REQUIREMENTS ▸
1. In the biography of Jack H. Harris below, rewrite the paragraph beginning "Harris began his career in show business" more briefly, keeping its main facts.
2. Write the next part of the Jack H. Harris biography below, starting after its last sentence.

Jack Henry Harris (November 28, 1918 – March 14, 2017) was an American film producer and distributor. He produced The Blob (1958), 4D Man (1959), and Equinox (1970).

Biography
Harris was born to a Jewish family in Philadelphia, the son of Sara and Benny Ostravsky. His mother was from Romania and his father from Poland; the latter changed the family surname to Harris.

Harris began his career in show business as a vaudeville performer in Gus Edwards' Kiddie Revue when he was six years old. He would later work in a theatre as an usher, in a publicity department, and in the distribution field, finally later taking up a career as a producer. Harris is credited with coming up with the original motivation for his 1958 film, The Blob. Harris also worked on the TV series It's About Time and The Twilight Zone.

Harris was among the 22 people selected to be honored with a star on the Hollywood Walk of Fame in 2014, in the motion pictures category. 95 at the time of his unveiling ceremony held on February 4, 2014, he was the oldest person to be honored with a star on the Walk of Fame.

COLLECTED MATERIAL ▸

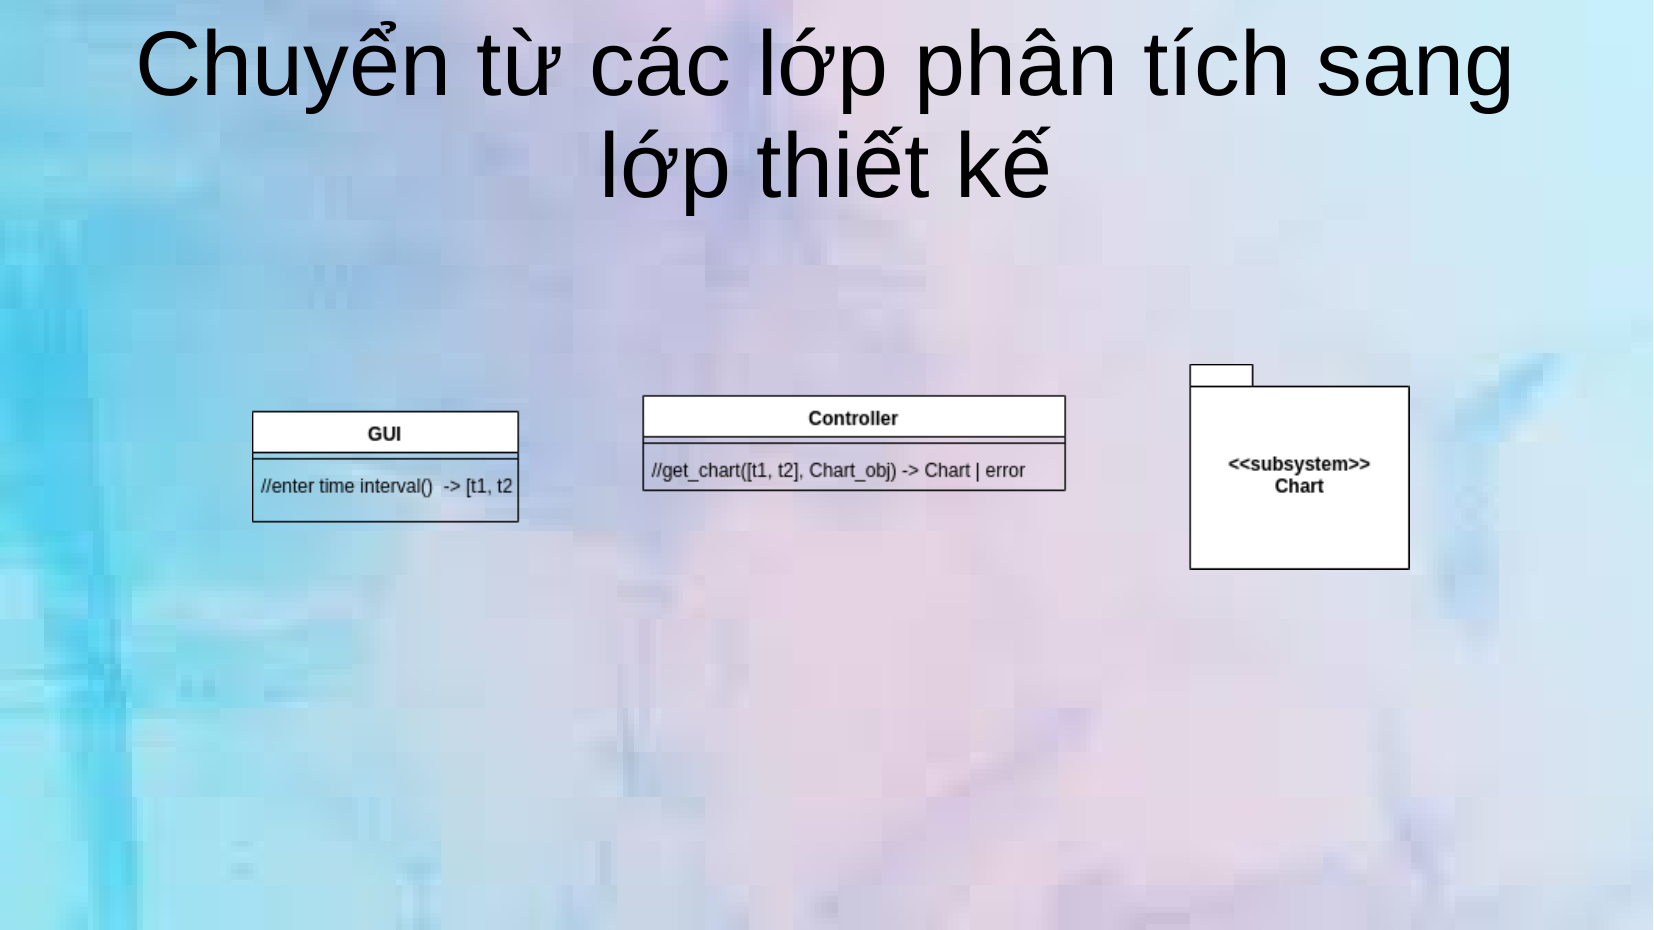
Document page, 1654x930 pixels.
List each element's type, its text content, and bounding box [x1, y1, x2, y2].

THE REPLIES ▸
1. Harris started in show business at age six as a vaudeville performer in Gus Edwards' Kiddie Revue. He later worked as a theater usher, in publicity and in distribution before becoming a producer. He is credited with the original motivation for his 1958 film The Blob and also worked on the TV series It's About Time and The Twilight Zone.

2.
Personal life
In 1988, he married Judith "Judy" Parker; they lived in Beverly Hills.

Death
Harris died March 14, 2017, at his home in Beverly Hills, surrounded by his family, aged 98; he is survived by his two children, Lynda Resnick and Anthony Harris.

Filmography
He was a producer in all films unless otherwise noted.

Film

Miscellaneous crew

As an actor

As writer

As director

Thanks

Television

Miscellaneous crew

Book
In 2015 Harris published his first book, FATHER OF THE BLOB: The Making Of A Monster Smash & Other Hollywood Tales (TVGuestpert Publishing).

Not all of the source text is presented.